Task goal
Restate word for word the section of the entries that opens at the line containing "left back paw: (396, 194)" and closes at the line containing "right back paw: (109, 475)", both lines kept, pictures dropped.

##########

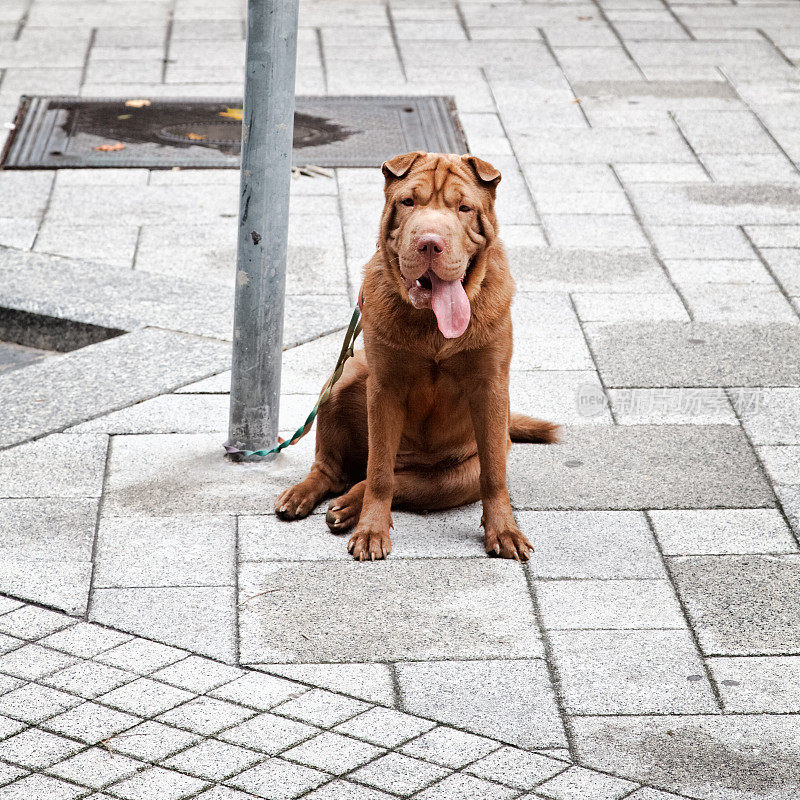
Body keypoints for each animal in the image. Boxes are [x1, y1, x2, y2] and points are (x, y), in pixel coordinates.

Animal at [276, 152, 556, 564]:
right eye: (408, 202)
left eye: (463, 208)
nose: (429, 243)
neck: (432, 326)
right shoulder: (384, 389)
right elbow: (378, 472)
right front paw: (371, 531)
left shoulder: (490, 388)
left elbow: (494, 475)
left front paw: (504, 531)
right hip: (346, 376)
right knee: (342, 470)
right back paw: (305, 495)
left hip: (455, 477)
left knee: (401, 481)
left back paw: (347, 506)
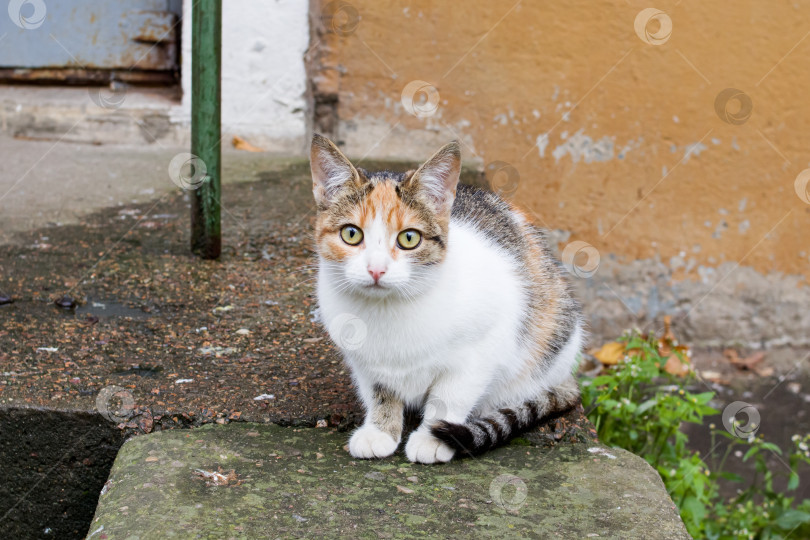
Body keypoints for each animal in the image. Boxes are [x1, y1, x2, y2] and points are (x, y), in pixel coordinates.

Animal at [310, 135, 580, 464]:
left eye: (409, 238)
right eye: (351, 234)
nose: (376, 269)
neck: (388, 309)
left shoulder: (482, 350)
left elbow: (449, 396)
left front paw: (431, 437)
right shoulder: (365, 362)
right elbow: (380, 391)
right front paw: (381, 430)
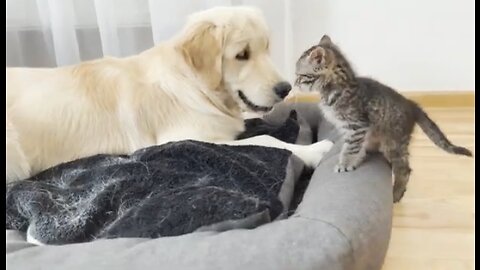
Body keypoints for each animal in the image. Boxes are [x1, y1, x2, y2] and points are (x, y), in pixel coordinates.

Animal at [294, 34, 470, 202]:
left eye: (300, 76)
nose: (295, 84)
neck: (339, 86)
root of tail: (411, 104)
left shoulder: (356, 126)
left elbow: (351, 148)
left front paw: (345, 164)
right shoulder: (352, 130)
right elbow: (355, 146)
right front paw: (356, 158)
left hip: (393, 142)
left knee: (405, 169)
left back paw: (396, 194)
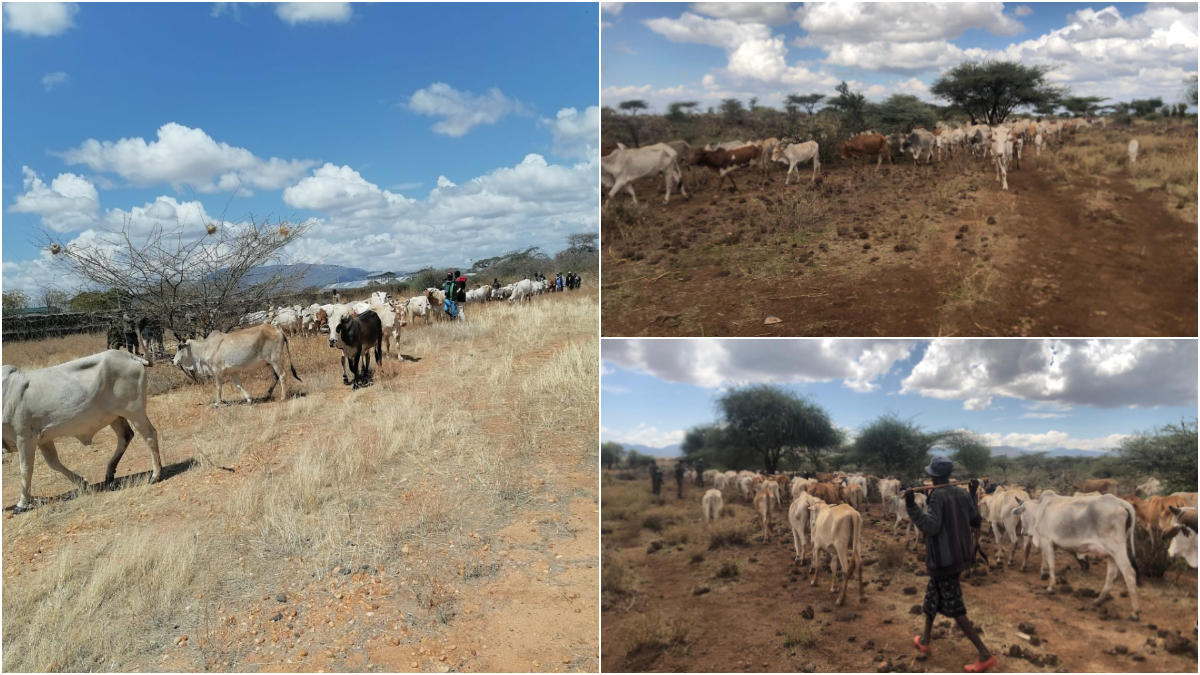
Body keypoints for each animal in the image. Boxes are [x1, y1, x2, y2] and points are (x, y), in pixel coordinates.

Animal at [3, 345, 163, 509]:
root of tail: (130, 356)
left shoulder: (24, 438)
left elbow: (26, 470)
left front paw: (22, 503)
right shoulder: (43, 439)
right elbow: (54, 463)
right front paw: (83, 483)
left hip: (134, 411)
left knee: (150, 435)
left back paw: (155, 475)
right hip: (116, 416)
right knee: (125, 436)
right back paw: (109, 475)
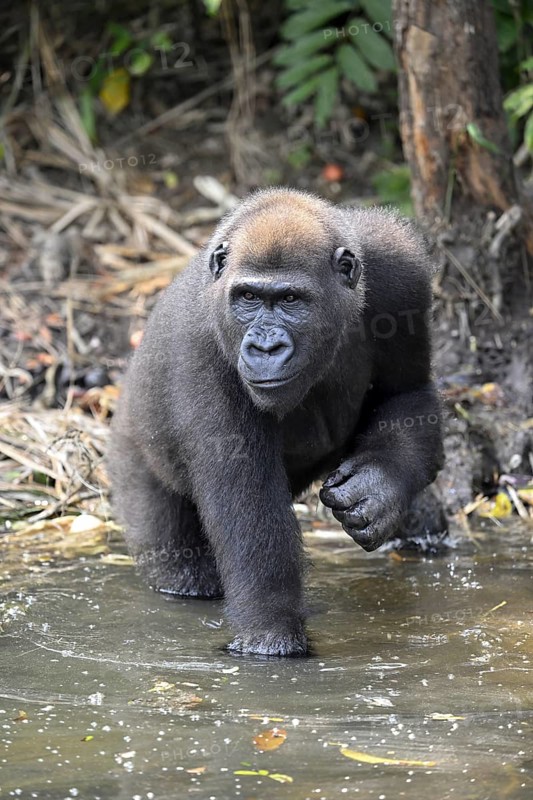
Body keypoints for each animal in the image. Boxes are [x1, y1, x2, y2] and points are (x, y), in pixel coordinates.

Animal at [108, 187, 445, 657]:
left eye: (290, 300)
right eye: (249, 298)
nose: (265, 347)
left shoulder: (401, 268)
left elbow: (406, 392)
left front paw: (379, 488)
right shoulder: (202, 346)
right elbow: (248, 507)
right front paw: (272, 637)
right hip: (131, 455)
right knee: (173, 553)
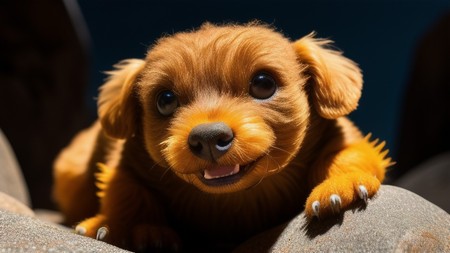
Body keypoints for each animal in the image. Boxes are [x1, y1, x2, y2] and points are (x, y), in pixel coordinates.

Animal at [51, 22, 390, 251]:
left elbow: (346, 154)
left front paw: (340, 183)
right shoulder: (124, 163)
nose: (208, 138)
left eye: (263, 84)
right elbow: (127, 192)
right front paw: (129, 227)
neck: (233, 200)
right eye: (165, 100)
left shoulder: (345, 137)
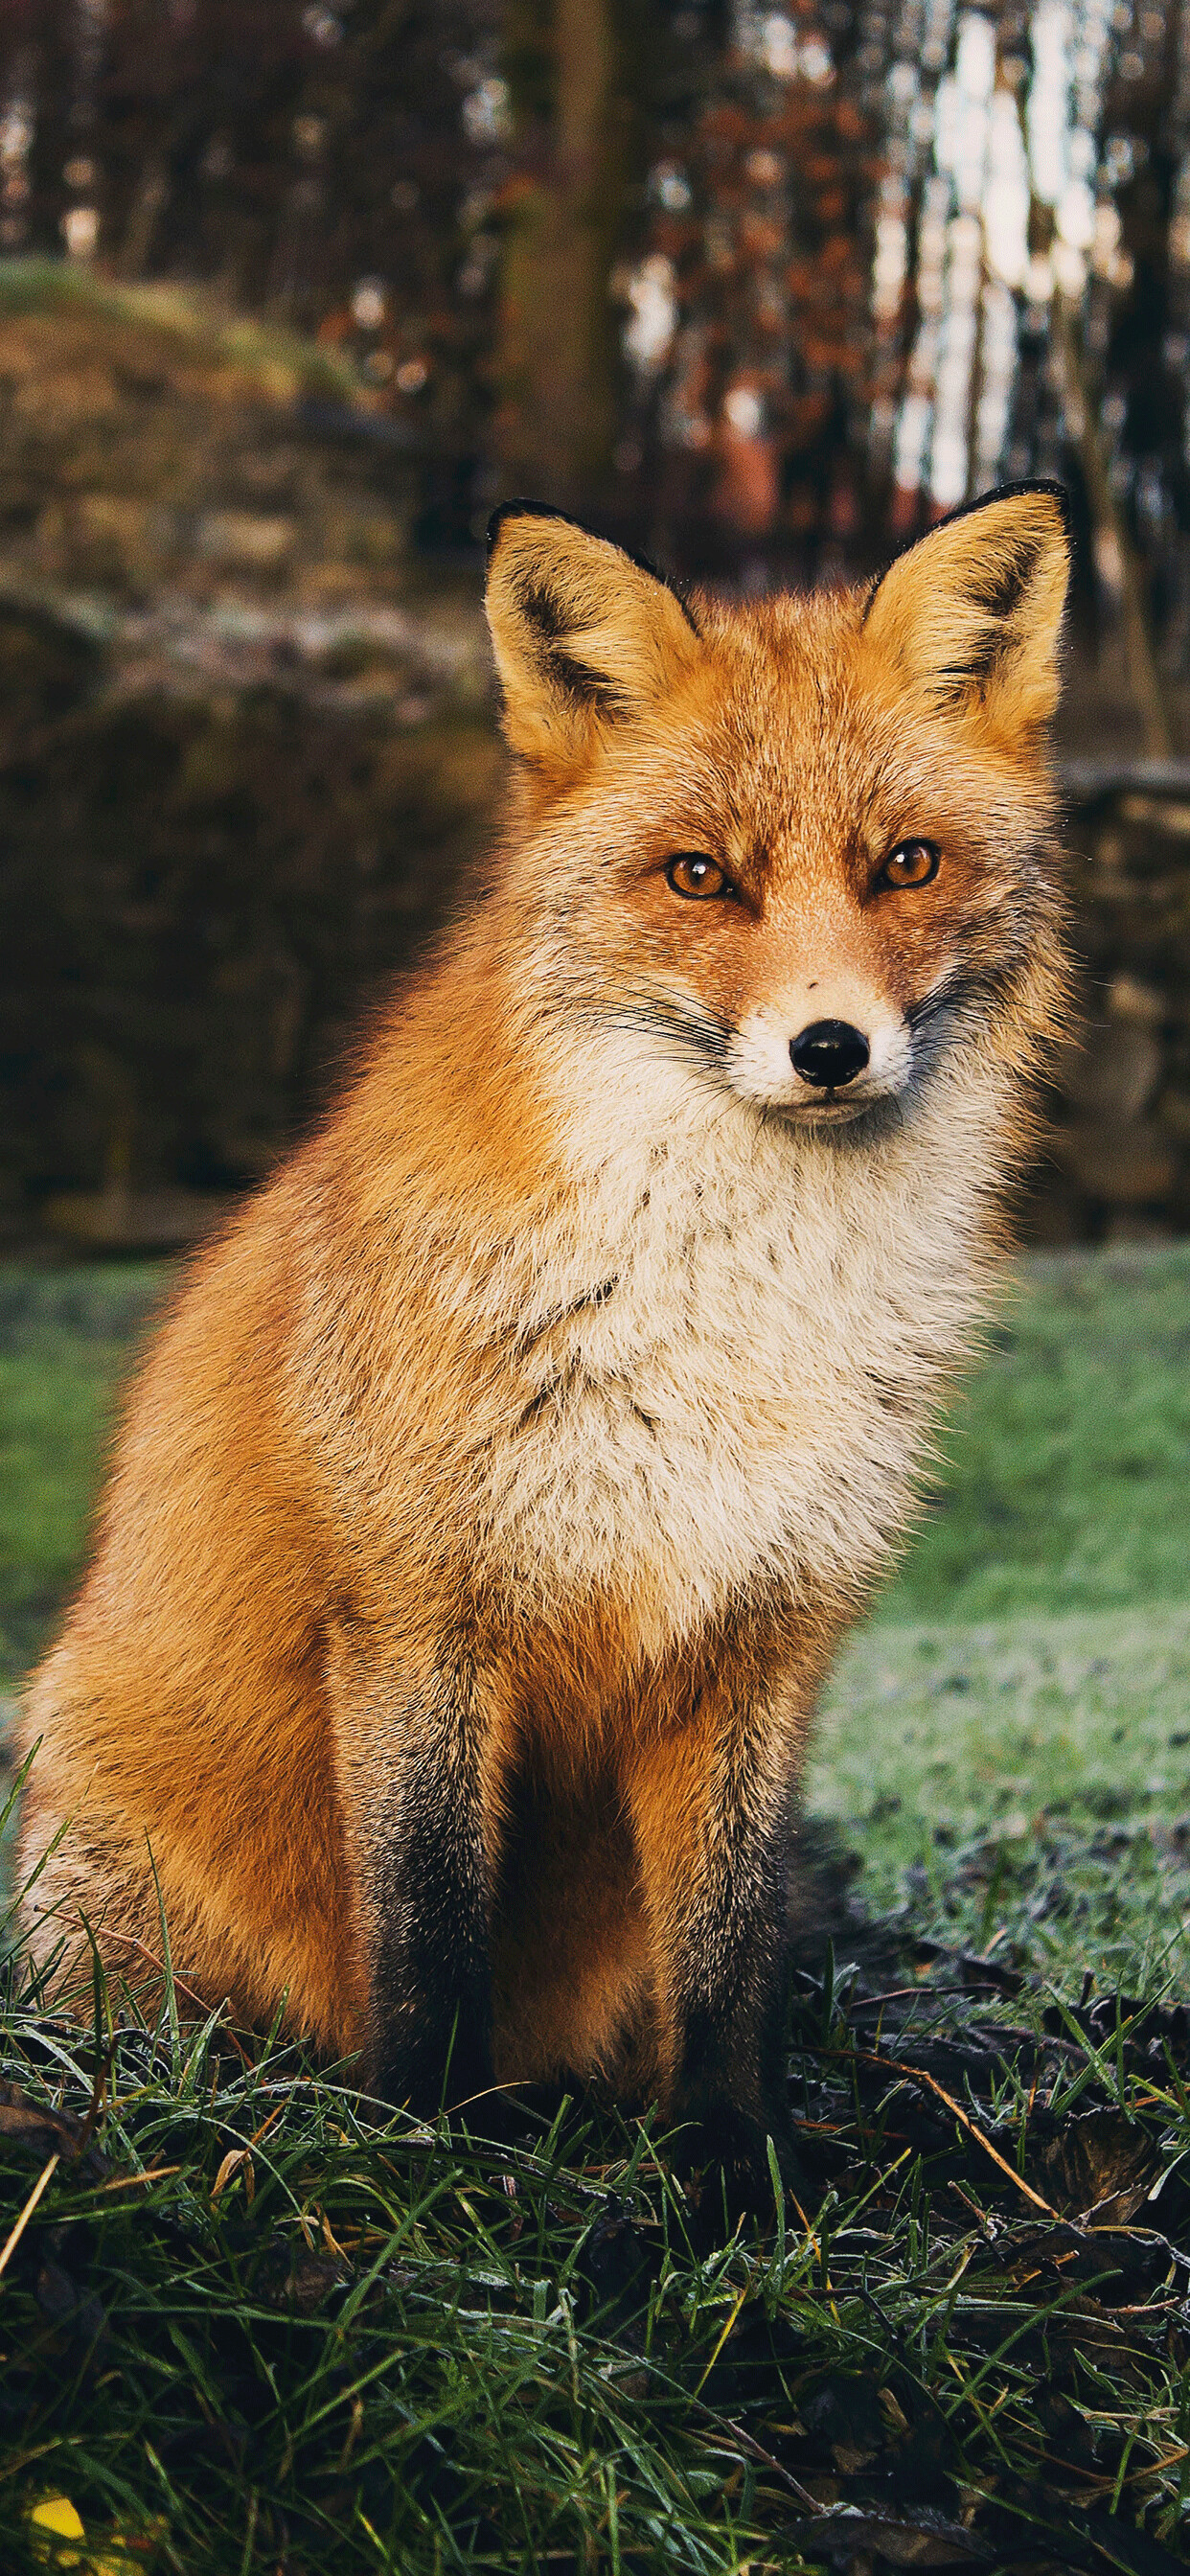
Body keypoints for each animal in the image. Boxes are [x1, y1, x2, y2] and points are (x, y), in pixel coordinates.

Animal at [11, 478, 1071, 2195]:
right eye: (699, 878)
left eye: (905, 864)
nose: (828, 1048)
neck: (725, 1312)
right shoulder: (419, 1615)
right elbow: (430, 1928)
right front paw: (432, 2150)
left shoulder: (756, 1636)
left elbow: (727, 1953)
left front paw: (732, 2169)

##########

Answer below
left back paw: (396, 194)
Body keypoints for each animal in the image. Boxes are [x1, y1, x2, y2] and points are (x, y), in pixel coordinates.

Animal at [3, 345, 163, 509]:
root of tail: (130, 356)
left shoulder: (24, 438)
left elbow: (26, 470)
left front paw: (22, 503)
right shoulder: (43, 439)
right elbow: (54, 463)
right front paw: (83, 483)
left hip: (134, 411)
left knee: (150, 435)
left back paw: (155, 475)
right hip: (116, 416)
right knee: (125, 436)
right back paw: (109, 475)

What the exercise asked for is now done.